1. Distinguishing during calls:

During video chats, ask the other person to press their nose or face to observe changes. If it's a real person's nose, pressing it will cause deformation. You can also ask the person to eat or drink to observe facial movements. Alternatively, request odd gestures or facial expressions, such as waving or making a difficult hand gesture, to verify authenticity. During waving, facial data may be disrupted, causing some shaking, flickering, or anomalies.

2. Replaying the video:

When receiving a suspicious video or call, stay calm, hang up under the pretext of a bad signal, and immediately call back through other means to verify the person’s identity, avoiding an immediate response to potential scam content.

3. Asking keyword questions:

Set a "safety word" or "challenge question" that only friends, family, or colleagues would know. Use it to verify the identity of the caller when receiving suspicious communications. If the person cannot provide the correct safety word or avoids the question, hang up immediately and use a known safe contact method to confirm their identity.。

How Platforms Can Prevent Fraud

It is recommended that enterprises adopt multiple technologies and methods. Moreover, promoting the positive application of AI technology and severely cracking down on criminal activities is the fundamental solution.
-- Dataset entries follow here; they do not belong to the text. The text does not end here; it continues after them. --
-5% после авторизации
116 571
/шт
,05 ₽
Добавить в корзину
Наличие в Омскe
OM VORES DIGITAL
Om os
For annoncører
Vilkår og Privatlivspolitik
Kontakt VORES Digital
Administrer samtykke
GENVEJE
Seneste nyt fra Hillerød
1. Identifying suspicious devices:

Dingxiang Device Fingerprinting uses the recording and comparison of device fingerprints to distinguish legitimate users from potential fraudulent behavior. It uniquely identifies each device and detects maliciously controlled devices like virtual machines, proxy servers, and emulators. It also analyzes abnormal behaviors such as multi-account logins, frequent IP address changes, and device attribute modifications that deviate from normal user habits, helping to track and identify fraudsters.

  1. Detecting suspicious account activity: For scenarios such as remote logins, device changes, phone number replacements, and sudden activity from dormant accounts, frequent verification needs to be enforced. Additionally, persistent identity verification during sessions is critical to ensure the user's identity remains consistent. Dingxiang's atbCAPTCHA quickly and accurately distinguishes whether the operator is human or machine, precisely identifying fraudulent activities and monitoring and intercepting abnormal behavior in real-time.
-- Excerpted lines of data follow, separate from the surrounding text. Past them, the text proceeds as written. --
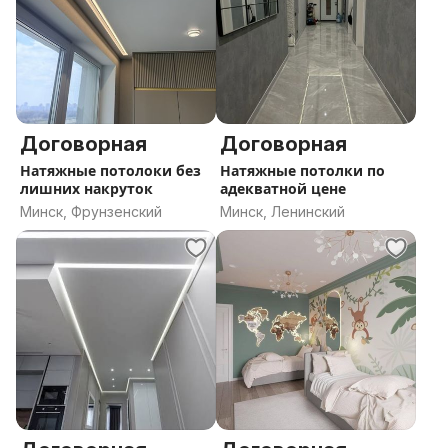
Договорная
Договорная
Натяжные потолоки без
Натяжные потолки по
лишних накруток
адекватной цене
Минск, Фрунзенский
Минск, Ленинский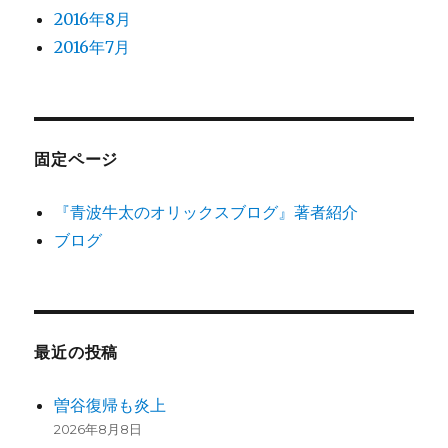
2016年8月
2016年7月
固定ページ
『青波牛太のオリックスブログ』著者紹介
ブログ
最近の投稿
曽谷復帰も炎上
2026年8月8日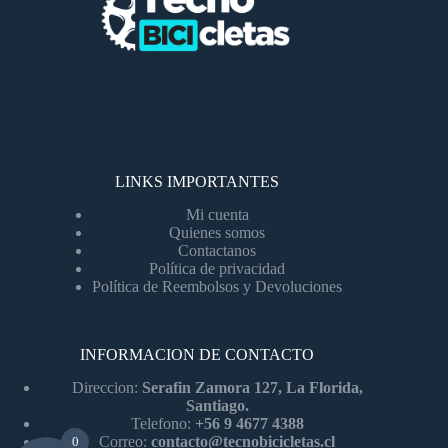
LINKS IMPORTANTES
Mi cuenta
Quienes somos
Contactanos
Política de privacidad
Política de Reembolsos y Devoluciones
INFORMACION DE CONTACTO
Direccion:
Serafin Zamora 127, La Florida,
Santiago.
Telefono:
+56 9 4677 4388
Correo:
contacto@tecnobicicletas.cl
0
3. Preventing fake face-swapped videos:

Dingxiang's full-chain panoramic facial security threat detection solution uses multiple dimensions such as device environment, facial information, image forgery detection, user behavior, and interaction state for intelligent verification. It rapidly identifies over 30 types of malicious activities, including injection attacks, live body forgery, image forgery, camera hijacking, debugging risks, memory tampering, rooting/jailbreaking, malicious ROM, and emulators. Upon detecting fake videos, forged facial images, or abnormal interactions, it can automatically block operations. The system also allows flexible configuration of video verification intensity and user-friendliness, implementing dynamic mechanisms to strengthen verification for abnormal users while maintaining atbCAPTCHA for regular users.

4. Uncovering potential fraud threats:

Dingxiang’s Dinsight real-time risk control engine helps enterprises conduct risk assessments, anti-fraud analysis, and real-time monitoring, improving the efficiency and accuracy of risk control. Dinsight’s average daily processing speed is within 100 milliseconds and supports the configuration and accumulation of multi-source data. It leverages mature indicators, strategies, model expertise, and deep learning technology to achieve self-performance monitoring and self-iteration of risk control mechanisms. Paired with Dingxiang's Xintell intelligent model platform, the solution automatically optimizes security strategies for known risks, extracts potential risks from risk control logs and data, and allows one-click configuration to support risk control strategies in different scenarios. The solution standardizes complex processes such as data processing, feature derivation, and model building through deep learning, providing a one-stop modeling service from data processing to final model deployment.